Hence, organic gardening is a way of going back to the basics, the traditional use of basic fertilizers that increases the soils capability to enrich the plant. In this manner, the grower uses minerals like calcium coming from the fossils of dead animals, nitrogen from legumes or manures, phosphorus from bones of dead animals, and potassium from wood ashes.

On the other hand, organic growers also consider composts of other living things like vegetables or plants when incorporating the idea of organic gardening. Its by-product is known as the humus, which is definitely good for the soil. In organic gardening, humus is an important element in plant production because it contains cellulose that performs like a sponge and retains moisture in the soil so that it will be made available for the plants as they grow.

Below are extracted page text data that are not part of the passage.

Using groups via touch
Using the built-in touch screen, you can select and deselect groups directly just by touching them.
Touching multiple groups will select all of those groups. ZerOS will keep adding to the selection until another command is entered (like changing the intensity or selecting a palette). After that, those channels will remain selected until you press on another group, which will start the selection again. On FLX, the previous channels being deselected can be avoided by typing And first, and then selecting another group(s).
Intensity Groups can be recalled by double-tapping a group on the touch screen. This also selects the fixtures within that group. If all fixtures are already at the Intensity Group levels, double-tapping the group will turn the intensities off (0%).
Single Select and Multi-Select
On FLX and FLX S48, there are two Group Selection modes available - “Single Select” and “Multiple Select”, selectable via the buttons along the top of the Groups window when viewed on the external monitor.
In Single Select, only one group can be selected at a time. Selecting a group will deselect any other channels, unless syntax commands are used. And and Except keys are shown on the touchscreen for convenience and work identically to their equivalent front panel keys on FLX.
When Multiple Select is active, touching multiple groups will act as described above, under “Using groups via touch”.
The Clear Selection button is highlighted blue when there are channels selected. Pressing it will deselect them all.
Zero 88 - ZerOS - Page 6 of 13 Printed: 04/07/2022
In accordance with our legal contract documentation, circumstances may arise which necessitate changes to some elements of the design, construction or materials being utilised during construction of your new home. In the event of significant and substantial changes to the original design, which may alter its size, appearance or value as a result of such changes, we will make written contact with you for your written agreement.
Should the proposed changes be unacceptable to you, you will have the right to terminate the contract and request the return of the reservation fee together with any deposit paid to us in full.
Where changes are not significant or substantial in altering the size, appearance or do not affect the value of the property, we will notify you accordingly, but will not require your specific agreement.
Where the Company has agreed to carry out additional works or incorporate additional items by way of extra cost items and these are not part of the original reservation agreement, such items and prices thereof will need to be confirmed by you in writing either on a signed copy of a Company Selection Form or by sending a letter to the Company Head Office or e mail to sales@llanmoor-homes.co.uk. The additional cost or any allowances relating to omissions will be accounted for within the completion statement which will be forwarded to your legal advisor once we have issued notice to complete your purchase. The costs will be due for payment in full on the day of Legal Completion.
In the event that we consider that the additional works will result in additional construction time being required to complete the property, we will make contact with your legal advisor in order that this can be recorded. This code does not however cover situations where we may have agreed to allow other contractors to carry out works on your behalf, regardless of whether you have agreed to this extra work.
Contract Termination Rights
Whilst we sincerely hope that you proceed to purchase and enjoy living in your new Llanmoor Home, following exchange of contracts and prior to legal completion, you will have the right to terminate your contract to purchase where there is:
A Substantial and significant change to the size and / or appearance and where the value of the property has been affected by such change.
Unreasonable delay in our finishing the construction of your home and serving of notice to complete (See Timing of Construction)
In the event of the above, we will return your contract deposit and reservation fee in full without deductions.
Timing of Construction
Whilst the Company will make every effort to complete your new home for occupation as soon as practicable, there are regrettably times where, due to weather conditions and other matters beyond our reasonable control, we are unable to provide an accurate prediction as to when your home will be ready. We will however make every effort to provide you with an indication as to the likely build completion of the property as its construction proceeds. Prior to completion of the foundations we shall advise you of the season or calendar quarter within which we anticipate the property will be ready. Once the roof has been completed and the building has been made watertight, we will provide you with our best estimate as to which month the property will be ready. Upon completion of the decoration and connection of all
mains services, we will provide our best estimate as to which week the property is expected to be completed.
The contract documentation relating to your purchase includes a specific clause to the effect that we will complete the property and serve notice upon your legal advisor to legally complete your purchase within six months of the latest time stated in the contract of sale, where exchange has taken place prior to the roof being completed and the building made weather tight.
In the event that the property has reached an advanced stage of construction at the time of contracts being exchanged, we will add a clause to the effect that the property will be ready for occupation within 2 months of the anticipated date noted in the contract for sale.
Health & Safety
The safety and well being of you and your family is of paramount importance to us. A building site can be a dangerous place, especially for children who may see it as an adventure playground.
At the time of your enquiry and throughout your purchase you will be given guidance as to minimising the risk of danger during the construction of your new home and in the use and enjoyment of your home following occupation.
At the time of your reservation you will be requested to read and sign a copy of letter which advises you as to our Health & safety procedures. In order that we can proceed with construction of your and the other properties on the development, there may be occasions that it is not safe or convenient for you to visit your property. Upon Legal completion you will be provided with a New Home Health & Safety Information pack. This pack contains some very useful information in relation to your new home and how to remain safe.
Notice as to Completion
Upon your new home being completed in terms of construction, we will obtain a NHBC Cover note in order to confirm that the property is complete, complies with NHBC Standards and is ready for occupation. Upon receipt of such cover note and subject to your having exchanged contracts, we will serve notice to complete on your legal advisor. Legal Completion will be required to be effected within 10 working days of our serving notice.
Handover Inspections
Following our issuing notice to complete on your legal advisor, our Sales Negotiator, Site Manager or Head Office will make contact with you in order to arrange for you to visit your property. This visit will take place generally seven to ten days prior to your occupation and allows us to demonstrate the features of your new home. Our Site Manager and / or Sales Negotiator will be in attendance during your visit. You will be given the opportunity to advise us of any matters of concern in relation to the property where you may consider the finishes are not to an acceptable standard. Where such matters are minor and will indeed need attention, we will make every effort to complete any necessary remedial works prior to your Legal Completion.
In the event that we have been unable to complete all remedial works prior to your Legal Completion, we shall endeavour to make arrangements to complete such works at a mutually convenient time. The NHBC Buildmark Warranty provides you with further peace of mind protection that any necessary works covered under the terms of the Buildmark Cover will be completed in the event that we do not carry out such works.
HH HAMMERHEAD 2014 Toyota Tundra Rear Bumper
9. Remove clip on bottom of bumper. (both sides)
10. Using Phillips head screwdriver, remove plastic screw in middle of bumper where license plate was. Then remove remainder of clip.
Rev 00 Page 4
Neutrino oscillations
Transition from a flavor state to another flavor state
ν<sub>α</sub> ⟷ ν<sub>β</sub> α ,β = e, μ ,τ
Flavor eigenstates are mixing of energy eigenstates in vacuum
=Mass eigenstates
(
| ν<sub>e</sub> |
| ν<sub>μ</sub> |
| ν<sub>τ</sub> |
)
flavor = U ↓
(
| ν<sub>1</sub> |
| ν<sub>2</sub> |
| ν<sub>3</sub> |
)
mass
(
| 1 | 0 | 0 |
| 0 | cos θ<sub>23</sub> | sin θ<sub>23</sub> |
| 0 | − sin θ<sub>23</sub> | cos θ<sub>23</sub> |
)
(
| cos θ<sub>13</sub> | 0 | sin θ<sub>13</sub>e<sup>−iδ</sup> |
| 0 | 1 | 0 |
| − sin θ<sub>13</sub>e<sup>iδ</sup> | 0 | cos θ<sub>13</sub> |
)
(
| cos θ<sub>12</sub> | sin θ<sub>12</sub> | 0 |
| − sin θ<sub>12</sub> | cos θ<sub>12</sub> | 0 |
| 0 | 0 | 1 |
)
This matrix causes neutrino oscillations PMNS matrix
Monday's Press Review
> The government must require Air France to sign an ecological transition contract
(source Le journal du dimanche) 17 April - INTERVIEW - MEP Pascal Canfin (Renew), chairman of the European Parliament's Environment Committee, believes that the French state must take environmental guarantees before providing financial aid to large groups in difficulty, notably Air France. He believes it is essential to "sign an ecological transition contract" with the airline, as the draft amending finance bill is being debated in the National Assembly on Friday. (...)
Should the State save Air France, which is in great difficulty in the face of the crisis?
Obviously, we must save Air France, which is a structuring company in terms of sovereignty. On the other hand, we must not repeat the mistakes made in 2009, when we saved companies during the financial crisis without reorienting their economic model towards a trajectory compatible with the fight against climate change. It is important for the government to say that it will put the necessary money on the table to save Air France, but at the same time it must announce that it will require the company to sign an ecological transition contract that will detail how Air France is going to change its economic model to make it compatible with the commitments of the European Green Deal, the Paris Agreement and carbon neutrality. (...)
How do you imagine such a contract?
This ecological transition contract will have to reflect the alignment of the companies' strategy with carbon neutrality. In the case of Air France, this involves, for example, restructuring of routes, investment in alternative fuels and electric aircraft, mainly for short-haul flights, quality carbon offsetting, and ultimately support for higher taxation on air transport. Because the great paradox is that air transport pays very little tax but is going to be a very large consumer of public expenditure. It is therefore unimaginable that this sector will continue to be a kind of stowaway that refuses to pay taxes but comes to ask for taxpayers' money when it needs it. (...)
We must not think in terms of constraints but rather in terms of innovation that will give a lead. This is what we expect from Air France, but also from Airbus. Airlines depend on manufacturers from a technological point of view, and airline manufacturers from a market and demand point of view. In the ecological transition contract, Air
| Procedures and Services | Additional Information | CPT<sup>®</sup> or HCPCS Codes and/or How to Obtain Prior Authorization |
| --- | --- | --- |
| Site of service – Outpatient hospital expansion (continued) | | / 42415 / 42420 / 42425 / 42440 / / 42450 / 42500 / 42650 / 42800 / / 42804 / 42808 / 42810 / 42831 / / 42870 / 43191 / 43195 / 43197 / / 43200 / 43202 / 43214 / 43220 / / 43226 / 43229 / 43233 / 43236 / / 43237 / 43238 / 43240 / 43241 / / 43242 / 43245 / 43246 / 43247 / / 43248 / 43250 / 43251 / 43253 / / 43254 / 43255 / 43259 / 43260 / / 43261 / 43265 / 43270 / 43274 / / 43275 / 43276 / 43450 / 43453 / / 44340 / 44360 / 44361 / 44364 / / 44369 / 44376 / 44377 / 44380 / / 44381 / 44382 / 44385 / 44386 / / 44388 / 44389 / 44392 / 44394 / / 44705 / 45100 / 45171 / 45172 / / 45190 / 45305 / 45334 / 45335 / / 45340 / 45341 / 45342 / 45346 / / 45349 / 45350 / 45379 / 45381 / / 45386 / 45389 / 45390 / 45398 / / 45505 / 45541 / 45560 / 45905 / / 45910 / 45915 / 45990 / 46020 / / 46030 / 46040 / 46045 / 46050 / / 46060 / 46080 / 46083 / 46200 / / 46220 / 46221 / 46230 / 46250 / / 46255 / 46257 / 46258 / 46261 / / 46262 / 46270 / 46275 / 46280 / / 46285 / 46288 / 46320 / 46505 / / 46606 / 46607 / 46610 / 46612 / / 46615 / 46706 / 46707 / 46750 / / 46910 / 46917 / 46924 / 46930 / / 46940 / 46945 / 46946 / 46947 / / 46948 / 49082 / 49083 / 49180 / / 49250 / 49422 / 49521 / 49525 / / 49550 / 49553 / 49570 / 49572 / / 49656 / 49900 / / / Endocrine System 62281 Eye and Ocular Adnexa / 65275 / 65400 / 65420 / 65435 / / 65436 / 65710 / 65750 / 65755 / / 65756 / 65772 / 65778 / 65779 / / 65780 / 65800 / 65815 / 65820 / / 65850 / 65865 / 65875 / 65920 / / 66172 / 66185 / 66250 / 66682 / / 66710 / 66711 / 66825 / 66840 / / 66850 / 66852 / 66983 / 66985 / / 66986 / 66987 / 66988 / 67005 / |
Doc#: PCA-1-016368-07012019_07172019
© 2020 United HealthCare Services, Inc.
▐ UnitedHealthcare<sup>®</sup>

Moreover, organic gardening incorporates the traditional way of controlling animal pests like physical removal of insects, crop rotation, interplanting, and the introduction of prey species. These methods lessen the growth of insects and curb the multiplication of pests. It also impedes the development of diseases that were emphasized by “agribusiness monocropping”.

In addition, organic gardening employs the typical suppression of weeds and vegetable pests without having to opt for herbicides. In this organic gardening method of removing weeds, “mulches” are placed on the weeds to prevent them from obtaining the amount of light they need in order to grow. These mulches act as barriers for weeds and vegetable pests. They come in different forms like leaves, stones, wood, or straw.

In general, the technique of organic gardening lies on two agricultural concepts: permaculture and biodynamic agriculture.

Permaculture or permanent culture refers to that area in agriculture wherein certain ecological principles, “shared ethics” like earth care and people care, and design tools are used so as to gain sustainable development in plants. On the other hand, biodynamics agriculture is composed of a biological at the same time sustainable system of agricultural assembly.

With these two concepts, we can safely derive the fundamental idea of organic gardening as a system based on environmental, sustainable, and ethical principles of man.

So, we now know for a fact that organic gardening is definitely a lot better than what science and technology teaches us these days.

The only drawback is that it is science that taught us the basic ways on how to care for the environment in the first place, and yet, it is also the same mentor who is teaching us how to employ concepts that eventually leads to natures destruction. Isnt it ironic?